Clampdown on fuel laundering operations in the capital

Barry Lennon

The office of the Revenue Commissioner has revealed that it has shut down three illegally operating petrol stations in Dublin this year to date and 12 in the capital during 2011.

These figures have been given to The Liberty, after the discovery of one of  the largest fuel laundering operations in the state earlier this month.

Two plants, large enough to launder 20 million litres of fuel a year, were discovered by Revenue’s Customs service in Monaghan and Louth.

Oil laundries such as these, remove the dye from lower taxed agricultural fuel and sell it to petrol stations all over Ireland.

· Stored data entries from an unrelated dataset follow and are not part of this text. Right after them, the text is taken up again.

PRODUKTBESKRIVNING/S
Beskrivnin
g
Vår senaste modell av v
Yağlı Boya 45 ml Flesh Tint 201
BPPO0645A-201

This illegal fuel from border laundries can damage or destroy a car’s engine.

While the Revenue said it could not comment on whether any stations operating in Dublin were supplied by or linked to illegal laundering operations in border areas, it confirmed that petrol stations in Dublin were being investigated.

“We continue to monitor and challenge cases of non-compliance and the illegal sale of fuel,” a Revenue spokesperson stated.

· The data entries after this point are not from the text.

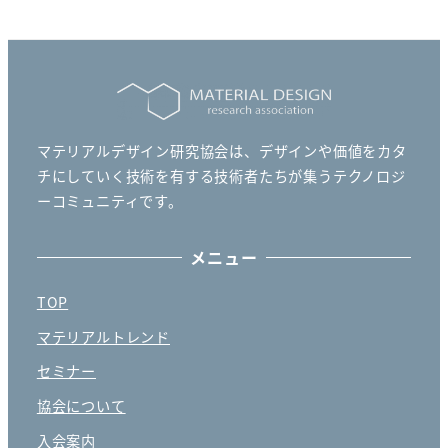
マテリアルデザイン研究協会は、デザインや価値をカタ
チにしていく技術を有する技術者たちが集うテクノロジ
ーコミュニティです。
メニュー
TOP
マテリアルトレンド
セミナー
協会について
入会案内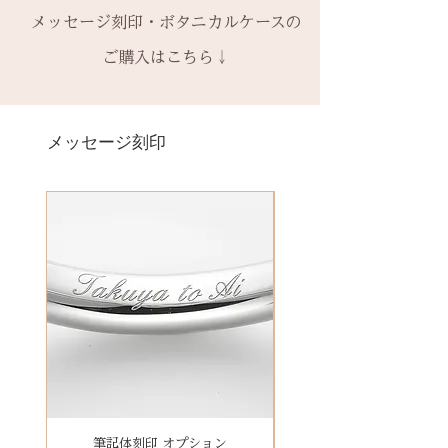
-------
す。
ん。ご希望の場合、有料装飾ケー
きをお願いいたします。​
− ハイフン
メッセージ刻印・ボタニカルケースの
2回目以降のサイズ交換は、
（その
硫化とは硫黄成分に反応して銀が
ス購入時に選択・ご購入くださ
一つ一つ、ご注文をいただいてか
スペース
時点の販売価格の）40%の価格で
黒く変色することで、空気中の硫
ご購入はこちら↓
い。
ら手作りをしている一点物になり
の新品交換
となります。
黄成分や汗、温泉の成分に反応し
ます。
＊＊＊＊＊
ます。
2本同時にご注文の場合、2本並べ
サイズ変更ができない旨や、素材
有料メッセージ刻印は、オプショ
-------
日常的に使う幅広いものにも硫黄
て1ケースにお納めします。
の性質上の取り扱いの注意点をよ
ンページからご購入ください。
メッセージ刻印
天然の木を使用しているため、初
成分が含まれていることはありま
1本ずつ、それぞれのケースでご希
くお読みいただき、ご理解のもと
有料メッセージ刻印オプションペ
回製作時の色味や木目と同じイメ
すので、完全に避けることもでき
望の場合は、1本タイプのケースを
ご注文くださいませ。
ージへ
ージにはならないことがございま
ず難しいところですが、専用クロ
ご選択ください。
発送時に主要な検品を行い、万全
す。
スで日々のお手入れができます。
※2本購入の場合、1本タイプ×2
にお送りいたします。​
絵文字、筆記体30文字、ゴシック
新規で製作をするため、通常納期
空気中にも硫黄の化合物である二
点、もしくはペアタイプ1点のいず
誤納品以外での、お客様のご都合
体30文字、日本語（ひらがな、漢
がかかります。3〜4週間
酸化硫黄（SO2）は存在するの
れかになります。
による返品・交換・返金はお受け
字など）、自筆刻印（手書きの文
予めご了承の上、ご注文くださ
で、着用しないで放置してあるほ
いたしておりませんので、予めご
字を刻めます）等、刻印の種類が
い。
うが(条件によっては)黒色化する場
装飾をした『ボタニカルケース』
了承ください。
豊富です！
合もあります。
は、
その他 有料装飾ケースを選択いた
【木部、コーティング修理につい
だき、下記のオプションページよ
て】
りお求めください。
木部の修理は、基本的に木部の張
有料デコレーションケースを選ぶ
筆記体刻印 オプション
ゴシック体刻印 オプシ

The most recent closure of a Dublin fuel pump for not complying with fuel licence regulations was in August 2012.

When comparing this year’s number of garage closures to 2011’s it appears as if the clampdown on service stations operating illegally could be slowing down.

When asked about this possible reduction  the Revenue replied that it ‘is successfully continuing to reduce the number of non-compliant garages.’